A Belizean musician is in a quest to save and preserve a minority culture with roots in West Africa.
Andy Palacio is on a mission to save himself. Or rather, to save his Garifuna culture that is on the verge of extinction. Palacio’s preservation tool is his music, which he, along with the Garifuna Collective, performed for a capacity audience of 360 people inside the Walker Art Center on August 20th.
“I wish we were outside,” lamented Palacio to his audience.
But poor local weather forced his band with its danceable groove indoors. Palacio began the hour-long show with a brief silence for those in the path of danger due to Hurricane Dean that was, at that time, approaching his Central American homeland of Belize.
Much of the music Palacio plays is dance music. Staff from the Walker urged people to remain seated during the performance to avoid blocking the view of those behind them. It was hard for people to sit still. The band, as well, seemed to be uneasy from the lack of synergistic energy from a dancing audience. In fact, during one number, Palacio coaxed fans out of their chairs, “just for this one time.”
Most people needed little encouragement. People moved to a set of maracas, four guitars, a musician on a single drum and an irrepressible drummer. Palacio played guitar and sang lead vocals, but nearly everyone in the band added his voice to the mix. Melody dominated the music, replete with phrases and riffs that echoed in the listener’s mind. The dancing groove was dictated by the conga drums. Watching their drummer, with his intensity and rhythmic power as he pounded on his four drums with his hands or used his fingers to whack one of two cymbals, was captivating.
The descendants of the Garifuna culture make up about 6 percent of Belize’s 300,000 people. Their African ties began in 1635 when a pair of ships were caught in a storm and ran ashore while transporting captured West African slaves. The Garifuna resisted domination by both the French and English and were banished from their home in the Caribbean to British Honduras. Eventually they settled into the Caribbean coasts of Nicaragua, Honduras, Guatemala, and the southern part of present-day Belize.
In Palacio’s youth, by chance, he traveled to Nicaragua. He came across a fellow Garifuna and learned of a continuous erosion of traditional culture in that country. When he realized that the same could happen in his own country of Belize, that there was a potential loss of his culture and its history, he felt compelled to intervene.

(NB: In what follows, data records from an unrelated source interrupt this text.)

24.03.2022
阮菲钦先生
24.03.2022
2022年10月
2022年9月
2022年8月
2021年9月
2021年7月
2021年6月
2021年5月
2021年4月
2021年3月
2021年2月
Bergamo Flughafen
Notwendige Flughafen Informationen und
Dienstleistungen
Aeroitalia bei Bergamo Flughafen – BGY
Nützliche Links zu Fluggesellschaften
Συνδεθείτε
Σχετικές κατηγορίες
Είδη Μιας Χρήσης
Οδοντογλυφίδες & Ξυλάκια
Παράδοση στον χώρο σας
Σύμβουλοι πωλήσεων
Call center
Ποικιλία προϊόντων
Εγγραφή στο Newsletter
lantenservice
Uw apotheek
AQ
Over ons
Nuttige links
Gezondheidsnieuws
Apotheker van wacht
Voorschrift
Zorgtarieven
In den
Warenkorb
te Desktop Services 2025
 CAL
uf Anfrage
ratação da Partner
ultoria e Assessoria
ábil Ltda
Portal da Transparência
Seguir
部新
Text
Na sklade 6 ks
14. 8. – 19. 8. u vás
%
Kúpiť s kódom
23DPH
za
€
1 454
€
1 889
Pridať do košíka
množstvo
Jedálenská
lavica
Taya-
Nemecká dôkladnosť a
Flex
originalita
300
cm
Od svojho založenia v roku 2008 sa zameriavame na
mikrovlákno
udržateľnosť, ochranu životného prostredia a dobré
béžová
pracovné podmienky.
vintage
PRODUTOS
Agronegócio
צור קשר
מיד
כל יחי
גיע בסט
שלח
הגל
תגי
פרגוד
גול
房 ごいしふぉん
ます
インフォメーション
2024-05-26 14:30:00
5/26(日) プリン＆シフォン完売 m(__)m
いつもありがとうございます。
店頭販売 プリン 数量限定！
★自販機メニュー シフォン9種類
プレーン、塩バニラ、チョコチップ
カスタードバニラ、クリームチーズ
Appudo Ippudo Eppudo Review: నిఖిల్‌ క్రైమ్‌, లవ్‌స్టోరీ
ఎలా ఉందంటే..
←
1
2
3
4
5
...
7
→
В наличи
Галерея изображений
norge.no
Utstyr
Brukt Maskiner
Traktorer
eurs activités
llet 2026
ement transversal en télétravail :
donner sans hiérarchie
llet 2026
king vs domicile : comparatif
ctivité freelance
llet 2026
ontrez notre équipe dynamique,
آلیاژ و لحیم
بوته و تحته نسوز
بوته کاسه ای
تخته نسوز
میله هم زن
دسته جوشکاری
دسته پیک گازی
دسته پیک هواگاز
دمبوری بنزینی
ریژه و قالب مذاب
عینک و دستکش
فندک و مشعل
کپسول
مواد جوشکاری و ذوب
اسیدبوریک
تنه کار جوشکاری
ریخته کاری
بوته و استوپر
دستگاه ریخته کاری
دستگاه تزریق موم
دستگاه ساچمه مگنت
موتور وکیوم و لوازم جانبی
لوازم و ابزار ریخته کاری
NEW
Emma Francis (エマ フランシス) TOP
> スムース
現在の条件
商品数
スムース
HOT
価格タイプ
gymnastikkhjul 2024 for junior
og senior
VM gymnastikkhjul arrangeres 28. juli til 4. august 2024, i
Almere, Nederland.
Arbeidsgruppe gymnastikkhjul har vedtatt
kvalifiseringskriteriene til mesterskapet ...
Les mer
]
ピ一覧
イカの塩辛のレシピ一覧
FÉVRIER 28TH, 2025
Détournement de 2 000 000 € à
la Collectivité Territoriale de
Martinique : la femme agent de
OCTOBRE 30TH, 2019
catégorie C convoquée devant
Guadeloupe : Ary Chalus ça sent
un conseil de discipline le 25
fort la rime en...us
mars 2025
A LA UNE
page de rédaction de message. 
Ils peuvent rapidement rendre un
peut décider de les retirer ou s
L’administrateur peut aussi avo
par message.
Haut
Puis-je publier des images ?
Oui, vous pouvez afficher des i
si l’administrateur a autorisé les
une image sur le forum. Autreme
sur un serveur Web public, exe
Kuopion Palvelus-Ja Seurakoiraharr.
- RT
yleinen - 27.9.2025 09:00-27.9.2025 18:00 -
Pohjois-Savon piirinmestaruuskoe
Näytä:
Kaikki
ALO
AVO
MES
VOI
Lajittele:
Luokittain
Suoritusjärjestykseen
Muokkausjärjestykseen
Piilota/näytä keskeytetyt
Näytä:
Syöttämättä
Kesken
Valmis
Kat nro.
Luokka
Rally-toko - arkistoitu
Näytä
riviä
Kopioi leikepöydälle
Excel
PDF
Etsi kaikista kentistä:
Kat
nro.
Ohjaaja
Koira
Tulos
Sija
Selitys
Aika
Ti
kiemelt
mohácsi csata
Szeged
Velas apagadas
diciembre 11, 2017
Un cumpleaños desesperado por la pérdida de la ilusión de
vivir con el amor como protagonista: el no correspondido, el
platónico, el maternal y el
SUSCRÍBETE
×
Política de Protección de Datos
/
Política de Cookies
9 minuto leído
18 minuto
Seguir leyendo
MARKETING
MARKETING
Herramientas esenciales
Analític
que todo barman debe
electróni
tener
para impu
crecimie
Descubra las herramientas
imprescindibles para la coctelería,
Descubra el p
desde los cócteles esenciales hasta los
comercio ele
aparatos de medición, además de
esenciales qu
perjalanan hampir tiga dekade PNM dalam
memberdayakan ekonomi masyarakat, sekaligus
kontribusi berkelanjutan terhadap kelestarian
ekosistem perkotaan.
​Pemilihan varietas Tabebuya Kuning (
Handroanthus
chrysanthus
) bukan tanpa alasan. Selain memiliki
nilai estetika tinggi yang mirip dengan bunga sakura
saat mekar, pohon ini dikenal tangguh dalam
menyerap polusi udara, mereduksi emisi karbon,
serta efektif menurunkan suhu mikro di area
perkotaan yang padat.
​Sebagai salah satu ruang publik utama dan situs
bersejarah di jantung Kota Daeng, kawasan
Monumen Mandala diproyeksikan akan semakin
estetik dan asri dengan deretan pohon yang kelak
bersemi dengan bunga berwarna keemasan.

“I decided to follow my passion and focus more on performing Garifuna music as a way to keep the traditions alive long into the future,” Palacio is reported to have told Rock, Paper, Scissors, a world music website.
In his performance at the Walker, Palacio exposed his audience to the multigenerational aspect of his music when he brought Garifuna music legend, Paul Nabor, on stage. Nabor is dressed smartly in a pin stripe grey suit coat and pants, but also, underneath, he wears a thick fleece jacket, fleece gloves, a knitted cap and a Honduran hat. His hand trembles as he holds the microphone, but his voice is powerful and true. A woman rises from her seat to pay him homage by dancing on stage before him. This septuagenarian elicits a strong response in the audience.
The piece of living history was the highlight of the show. While Palacio’s music stands alone as dynamic and worthy, his quest to continue the traditions of his people and carry on the culture of the Garifuna pushes him past the flashy pop musicians of today. The value of history cannot be understated. Thank goodness for people like Palacio and his band who recognize this and seek to retain tradition with such an enjoyable approach.